= How to complete this task =
Transcribe the listing below only from the line with "[20]: #parameters-9" up to and including the line with "[53]: #grid_visibility_changed".

= Records shown =
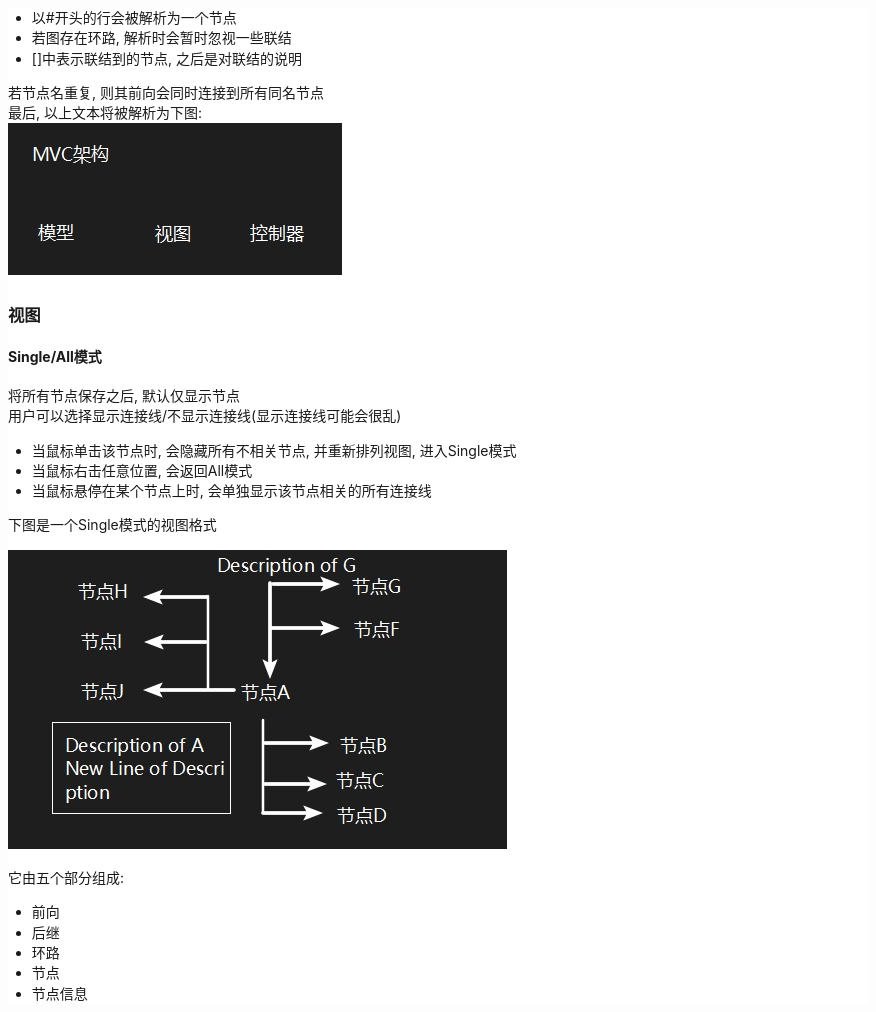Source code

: * 以#开头的行会被解析为一个节点   
* 若图存在环路, 解析时会暂时忽视一些联结
* []中表示联结到的节点, 之后是对联结的说明  

若节点名重复, 则其前向会同时连接到所有同名节点  
最后, 以上文本将被解析为下图:  
![image](pic/MindLet_mvc.jpg)

### 视图

#### Single/All模式
将所有节点保存之后, 默认仅显示节点  
用户可以选择显示连接线/不显示连接线(显示连接线可能会很乱)  

* 当鼠标单击该节点时, 会隐藏所有不相关节点, 并重新排列视图, 进入Single模式  
* 当鼠标右击任意位置, 会返回All模式  
* 当鼠标悬停在某个节点上时, 会单独显示该节点相关的所有连接线  

下图是一个Single模式的视图格式  

![image](pic/MindLet_single.jpg)  

它由五个部分组成:

* 前向
* 后继
* 环路
* 节点
* 节点信息

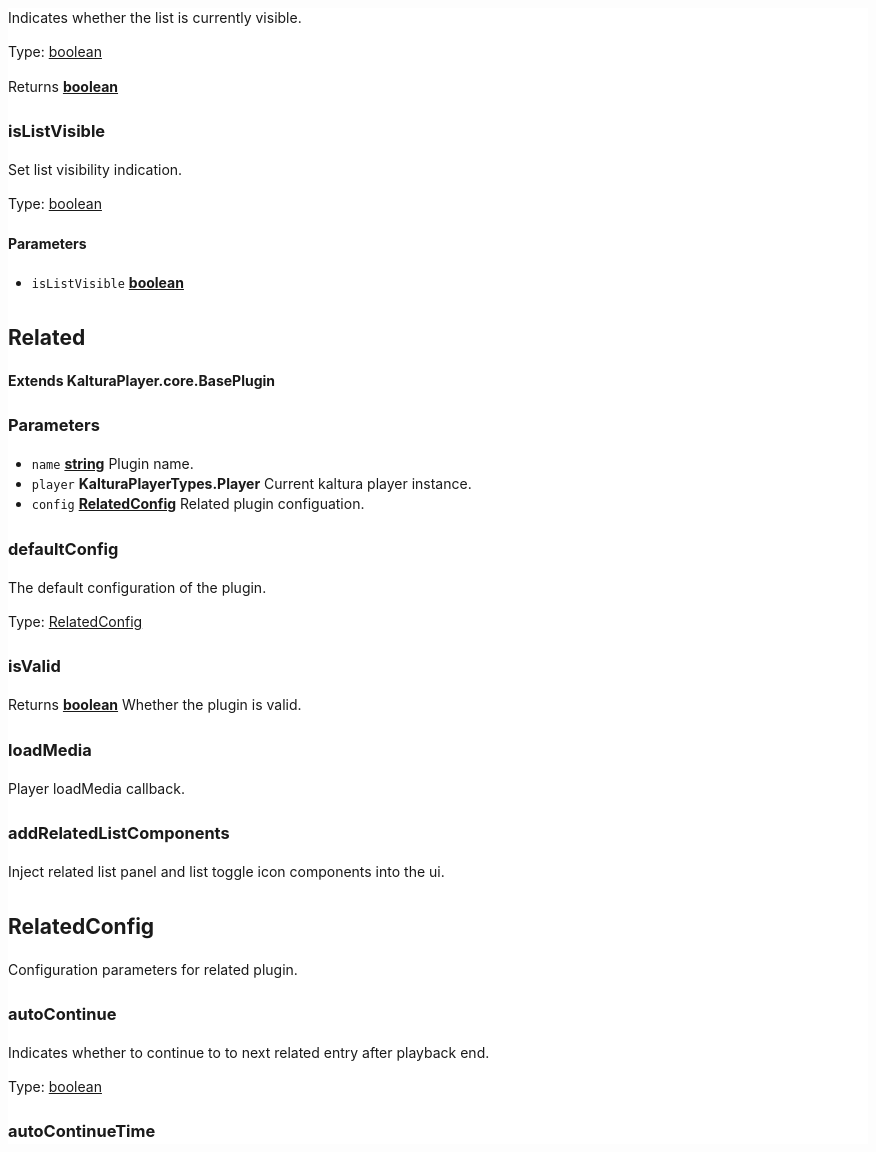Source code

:Indicates whether the list is currently visible.

Type: [boolean][109]

Returns **[boolean][109]**&#x20;

### isListVisible

Set list visibility indication.

Type: [boolean][109]

#### Parameters

*   `isListVisible` **[boolean][109]**&#x20;

## Related

**Extends KalturaPlayer.core.BasePlugin**

### Parameters

*   `name` **[string][107]** Plugin name.
*   `player` **KalturaPlayerTypes.Player** Current kaltura player instance.
*   `config` **[RelatedConfig][91]** Related plugin configuation.

### defaultConfig

The default configuration of the plugin.

Type: [RelatedConfig][91]

### isValid

Returns **[boolean][109]** Whether the plugin is valid.

### loadMedia

Player loadMedia callback.

### addRelatedListComponents

Inject related list panel and list toggle icon components into the ui.

## RelatedConfig

Configuration parameters for related plugin.

### autoContinue

Indicates whether to continue to to next related entry after playback end.

Type: [boolean][109]

### autoContinueTime


[1]: #closebutton
[2]: #parameters
[3]: #countdown
[4]: #parameters-1
[5]: #durationlabel
[6]: #parameters-2
[7]: #entryimage
[8]: #parameters-3
[9]: #basenextentry
[10]: #parameters-4
[11]: #gridentry
[12]: #parameters-5
[13]: #listentryplaceholder
[14]: #parameters-6
[15]: #listentry
[16]: #parameters-7
[17]: #minimalgridentry
[18]: #parameters-8
[19]: #minimalnextentry
[20]: #parameters-9
[21]: #nextentry
[22]: #parameters-10
[23]: #listtogglebutton
[24]: #parameters-11
[25]: #multilinetext
[26]: #parameters-12
[27]: #next
[28]: #parameters-13
[29]: #arrowleft
[30]: #parameters-14
[31]: #arrowleftdisabled
[32]: #arrowright
[33]: #parameters-15
[34]: #arrowrightdisabled
[35]: #preplaybackplayoverlaywrapper
[36]: #parameters-16
[37]: #relatedcountdownpreview
[38]: #parameters-17
[39]: #relatedgrid
[40]: #parameters-18
[41]: #relatedlistheader
[42]: #relatedlist
[43]: #parameters-19
[44]: #relatedoverlay
[45]: #parameters-20
[46]: #scrollable
[47]: #parameters-21
[48]: #thumbnail
[49]: #parameters-22
[50]: #relatedevent
[51]: #related_entries_changed
[52]: #auto_continue_cancelled_changed
[53]: #grid_visibility_changed
[54]: #list_visibility_changed
[55]: #relatedmanager
[56]: #load
[57]: #parameters-23
[58]: #startover
[59]: #playnext
[60]: #parameters-24
[61]: #playselected
[62]: #parameters-25
[63]: #clearnextentrytimeout
[64]: #listen
[65]: #parameters-26
[66]: #unlisten
[67]: #parameters-27
[68]: #getimageurl
[69]: #parameters-28
[70]: #isautocontinuecancelled
[71]: #parameters-29
[72]: #isautocontinuecancelled-1
[73]: #showonplaybackpaused
[74]: #countdowntime
[75]: #entries
[76]: #parameters-30
[77]: #entries-1
[78]: #isinitialized
[79]: #isgridvisible
[80]: #isgridvisible-1
[81]: #parameters-31
[82]: #islistvisible
[83]: #islistvisible-1
[84]: #parameters-32
[85]: #related
[86]: #parameters-33
[87]: #defaultconfig
[88]: #isvalid
[89]: #loadmedia
[90]: #addrelatedlistcomponents
[91]: #relatedconfig
[92]: #autocontinue
[93]: #autocontinuetime
[94]: #showonplaybackpaused-1
[95]: #playlistid
[96]: #entrylist
[97]: #sourceslist
[98]: #usecontext
[99]: #entriesbycontextlimit
[100]: #position
[101]: #expandmode
[102]: #sources
[103]: #internalindex
[104]: #durationtext
[105]: https://developer.mozilla.org/docs/Web/JavaScript/Reference/Global_Objects/Object
[106]: https://developer.mozilla.org/docs/Web/JavaScript/Reference/Statements/function
[107]: https://developer.mozilla.org/docs/Web/JavaScript/Reference/Global_Objects/String
[108]: https://developer.mozilla.org/docs/Web/JavaScript/Reference/Global_Objects/Number
[109]: https://developer.mozilla.org/docs/Web/JavaScript/Reference/Global_Objects/Boolean
[110]: https://developer.mozilla.org/docs/Web/JavaScript/Reference/Global_Objects/Array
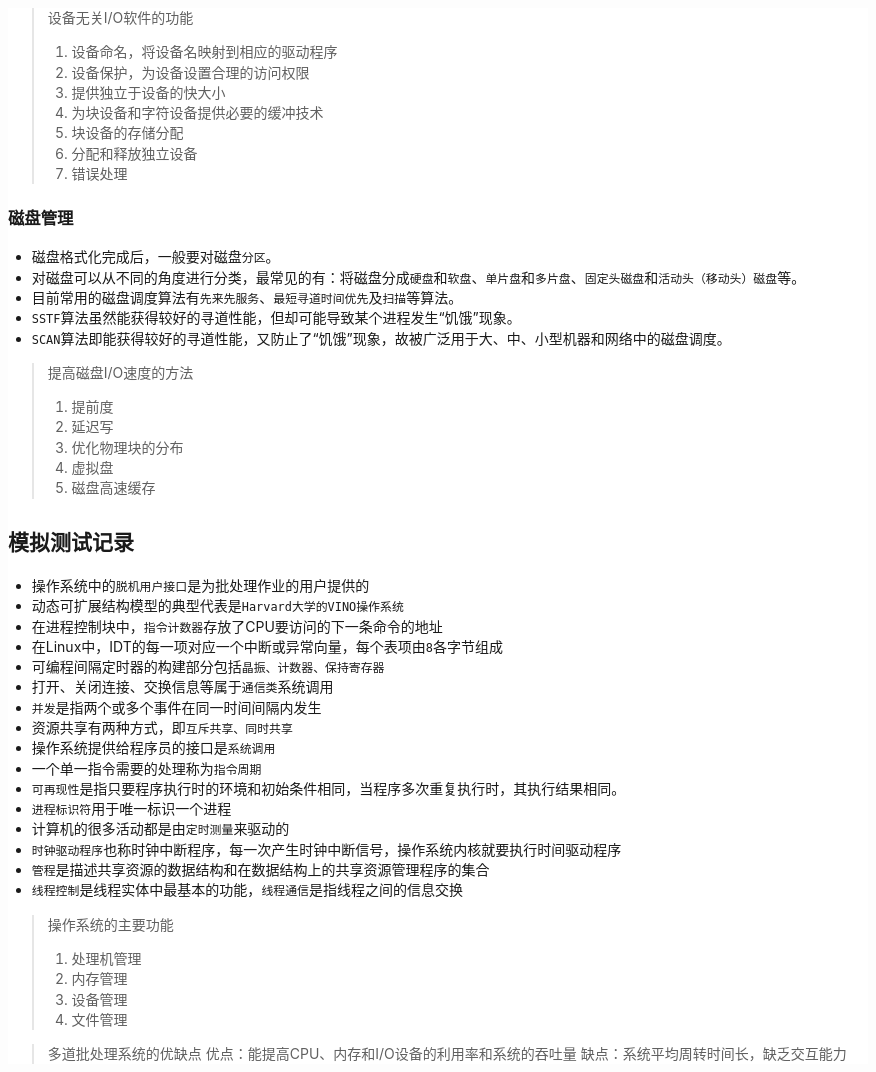 > 设备无关I/O软件的功能
>
> 1. 设备命名，将设备名映射到相应的驱动程序
> 2. 设备保护，为设备设置合理的访问权限
> 3. 提供独立于设备的快大小
> 4. 为块设备和字符设备提供必要的缓冲技术
> 5. 块设备的存储分配
> 6. 分配和释放独立设备
> 7. 错误处理

### 磁盘管理

- 磁盘格式化完成后，一般要对磁盘`分区`。
- 对磁盘可以从不同的角度进行分类，最常见的有：将磁盘分成`硬盘`和`软盘`、`单片盘`和`多片盘`、`固定头磁盘`和`活动头（移动头）磁盘`等。
- 目前常用的磁盘调度算法有`先来先服务`、`最短寻道时间优先`及`扫描`等算法。
- `SSTF`算法虽然能获得较好的寻道性能，但却可能导致某个进程发生“饥饿”现象。
- `SCAN`算法即能获得较好的寻道性能，又防止了“饥饿”现象，故被广泛用于大、中、小型机器和网络中的磁盘调度。

> 提高磁盘I/O速度的方法
>
> 1. 提前度
> 2. 延迟写
> 3. 优化物理块的分布
> 4. 虚拟盘
> 5. 磁盘高速缓存

## 模拟测试记录

- 操作系统中的`脱机用户接口`是为批处理作业的用户提供的
- 动态可扩展结构模型的典型代表是`Harvard大学的VINO操作系统`
- 在进程控制块中，`指令计数器`存放了CPU要访问的下一条命令的地址
- 在Linux中，IDT的每一项对应一个中断或异常向量，每个表项由`8`各字节组成
- 可编程间隔定时器的构建部分包括`晶振、计数器、保持寄存器`
- 打开、关闭连接、交换信息等属于`通信类`系统调用
- `并发`是指两个或多个事件在同一时间间隔内发生
- 资源共享有两种方式，即`互斥共享、同时共享`
- 操作系统提供给程序员的接口是`系统调用`
- 一个单一指令需要的处理称为`指令周期`
- `可再现性`是指只要程序执行时的环境和初始条件相同，当程序多次重复执行时，其执行结果相同。
- `进程标识符`用于唯一标识一个进程
- 计算机的很多活动都是由`定时测量`来驱动的
- `时钟驱动程序`也称时钟中断程序，每一次产生时钟中断信号，操作系统内核就要执行时间驱动程序
- `管程`是描述共享资源的数据结构和在数据结构上的共享资源管理程序的集合
- `线程控制`是线程实体中最基本的功能，`线程通信`是指线程之间的信息交换

> 操作系统的主要功能
> 1. 处理机管理
> 2. 内存管理
> 3. 设备管理
> 4. 文件管理

> 多道批处理系统的优缺点
> 优点：能提高CPU、内存和I/O设备的利用率和系统的吞吐量
> 缺点：系统平均周转时间长，缺乏交互能力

= Answer area =
[20]: #parameters-9
[21]: #nextentry
[22]: #parameters-10
[23]: #listtogglebutton
[24]: #parameters-11
[25]: #multilinetext
[26]: #parameters-12
[27]: #next
[28]: #parameters-13
[29]: #arrowleft
[30]: #parameters-14
[31]: #arrowleftdisabled
[32]: #arrowright
[33]: #parameters-15
[34]: #arrowrightdisabled
[35]: #preplaybackplayoverlaywrapper
[36]: #parameters-16
[37]: #relatedcountdownpreview
[38]: #parameters-17
[39]: #relatedgrid
[40]: #parameters-18
[41]: #relatedlistheader
[42]: #relatedlist
[43]: #parameters-19
[44]: #relatedoverlay
[45]: #parameters-20
[46]: #scrollable
[47]: #parameters-21
[48]: #thumbnail
[49]: #parameters-22
[50]: #relatedevent
[51]: #related_entries_changed
[52]: #auto_continue_cancelled_changed
[53]: #grid_visibility_changed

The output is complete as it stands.